My husband tries to get me to focus on making every ball matter on the range. He advises me to change club every five or six shots in order to replicate the variety of a round.

But then he is a man who likes to visit the mats before a competition to loosen up but won’t practise his weakest suit, his chipping, because he says it will only undermine any confidence he’s gained elsewhere through the bag. Should I really listen to him?!

The moment that the blind start leading the blind in this game, we are all in trouble. One luxury that is missing from our 23-bay covered facility with its Huxley grass and studio shot tracker is partitions!

There is nothing more certain than that the moment I begin to audibly sigh and curse my ‘fats’ and ‘thins’, some kindly double-figure handicapper will wander along from his neighbouring booth to try to correct my alignment. Range bays should be like confession boxes: solitary and enclosed.

The range is actually the very place that we should be able to suffer the shanks and hooks that are part of the painful process of putting the sage theories of our trusted teachers into practice on the course. You havn’t learnt to drive until you have stalled at traffic lights. It’s just best not to do it with a line of impatient cars waiting behind you.

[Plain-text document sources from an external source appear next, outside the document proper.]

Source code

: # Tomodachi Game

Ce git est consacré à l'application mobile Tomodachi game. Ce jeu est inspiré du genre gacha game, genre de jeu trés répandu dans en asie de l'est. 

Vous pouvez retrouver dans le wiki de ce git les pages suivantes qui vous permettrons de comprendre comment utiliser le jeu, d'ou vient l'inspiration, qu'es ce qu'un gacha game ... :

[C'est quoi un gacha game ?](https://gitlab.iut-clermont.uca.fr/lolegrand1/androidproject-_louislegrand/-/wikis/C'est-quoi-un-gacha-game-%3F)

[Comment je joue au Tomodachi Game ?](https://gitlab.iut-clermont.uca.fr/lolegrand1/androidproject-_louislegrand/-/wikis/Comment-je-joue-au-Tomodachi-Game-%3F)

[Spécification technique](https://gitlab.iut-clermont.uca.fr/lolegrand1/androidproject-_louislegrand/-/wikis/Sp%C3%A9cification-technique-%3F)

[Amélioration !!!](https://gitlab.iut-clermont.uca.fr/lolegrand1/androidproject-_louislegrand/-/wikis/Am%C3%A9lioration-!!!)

Once I start to understand the text of the lessons that my pro has given me, I don’t mind hitting through basket after basket in search of muscle memory. On my own! It’s quite therapeutic as long as you know when to stop and don’t continue until you’re tired and ragged.

Warming up for a comp is a separate process. Same range but different priorities. The key is less stress and less balls. Take your favourite clubs out of the bag and make a few smooth swings with each, then reach for the driver if all is well and sweep a couple away. No more. Then get that confidence to the putting green. You’re going to hit more shots with the short stick than any other.

So as you walk up to the 1sttee and Mrs I Never Go To The Range falls out of the clubhouse still finishing her breakfast bap, tell her you’ve just bumped into Oliver Fisher on the range.

If she says ‘who?’, just smile. You’ve done all you can to prepare like the very best prepare. You can do no more than that.